━━━━━ Given passage ━━━━━

In the same way, I hold our national Capitol like I hold my church building. It may not have power, in and of itself, but its structure and its symbolism, the history and legacy that infuses every space points to something bigger, grander, and more meaningful than itself. The Capitol is the temple of our American democracy and last year’s acts felt like desecration.Insurrection – a violent uprising against an authority or government. From late Middle English: via Old French from late Latin insurrectio(n- ), from insurgere ‘rise up.’
My fellow Americans rose up against our democratically elected government. And I understand up to a point – I don’t feel particularly seen, heard, or respected by my elected officials on a national level most of the time. There have been seasons when I’ve called and written my congressional representatives regularly, but Ted and John have never responded.

━━━━━

* **Task to carry out**
Answer these from the passage:
1. What building does the writer say they hold the national Capitol like?
2. Which late Latin verb, meaning "rise up," does the passage give as the source of "insurrection"?
3. Who has never responded to the writer's calls and letters?

━━━━━ Supplied entries ━━━━━

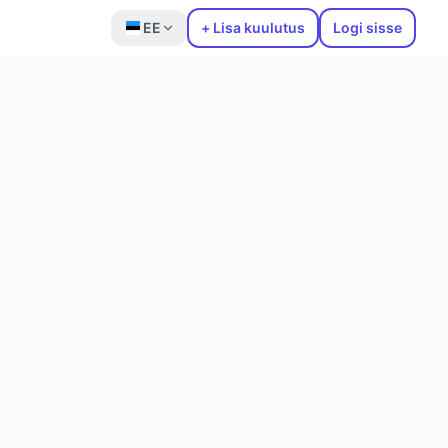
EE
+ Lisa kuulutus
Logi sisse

━━━━━
━━━━━ Supplied entries ━━━━━

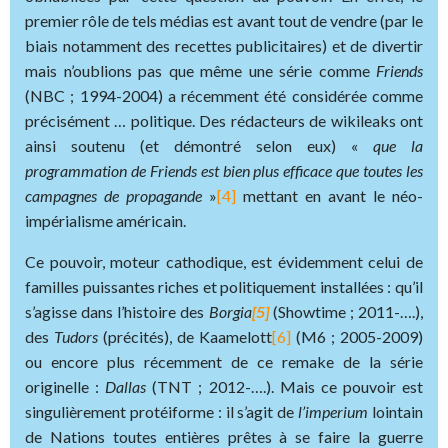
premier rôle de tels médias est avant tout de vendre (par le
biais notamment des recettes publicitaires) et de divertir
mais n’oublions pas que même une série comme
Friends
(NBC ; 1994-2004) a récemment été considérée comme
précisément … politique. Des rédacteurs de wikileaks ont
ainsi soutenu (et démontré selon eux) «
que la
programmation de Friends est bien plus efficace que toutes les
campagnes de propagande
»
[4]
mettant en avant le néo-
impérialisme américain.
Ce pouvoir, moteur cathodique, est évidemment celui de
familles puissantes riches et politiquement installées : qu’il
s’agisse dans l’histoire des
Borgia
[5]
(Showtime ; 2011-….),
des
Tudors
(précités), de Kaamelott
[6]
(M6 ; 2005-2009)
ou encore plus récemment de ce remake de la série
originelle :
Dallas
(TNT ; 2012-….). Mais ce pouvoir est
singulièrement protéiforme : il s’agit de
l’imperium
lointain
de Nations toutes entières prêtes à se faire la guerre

━━━━━
━━━━━ Supplied entries ━━━━━

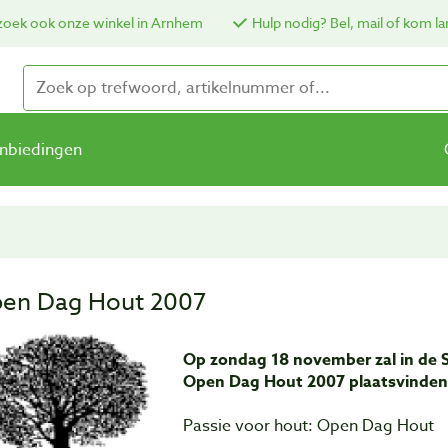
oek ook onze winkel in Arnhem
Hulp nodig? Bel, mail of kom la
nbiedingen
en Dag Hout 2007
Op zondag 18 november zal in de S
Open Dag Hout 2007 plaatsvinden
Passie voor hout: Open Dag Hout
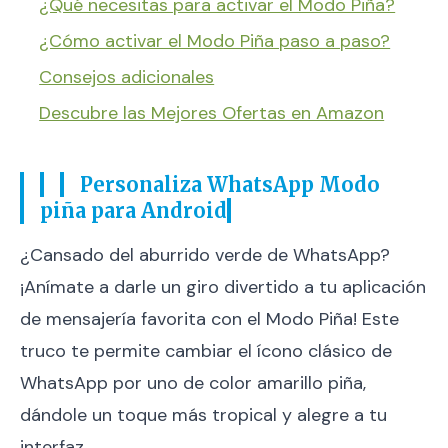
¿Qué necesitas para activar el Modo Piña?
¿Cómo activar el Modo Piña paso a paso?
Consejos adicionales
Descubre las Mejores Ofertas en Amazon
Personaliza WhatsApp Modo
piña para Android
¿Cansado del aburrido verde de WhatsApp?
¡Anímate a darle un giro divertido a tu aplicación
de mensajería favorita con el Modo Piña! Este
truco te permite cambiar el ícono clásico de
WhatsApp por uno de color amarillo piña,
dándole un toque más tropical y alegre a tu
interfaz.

━━━━━

* **Response box**
1. Their church building.
2. Insurgere.
3. Ted and John, the writer's congressional representatives.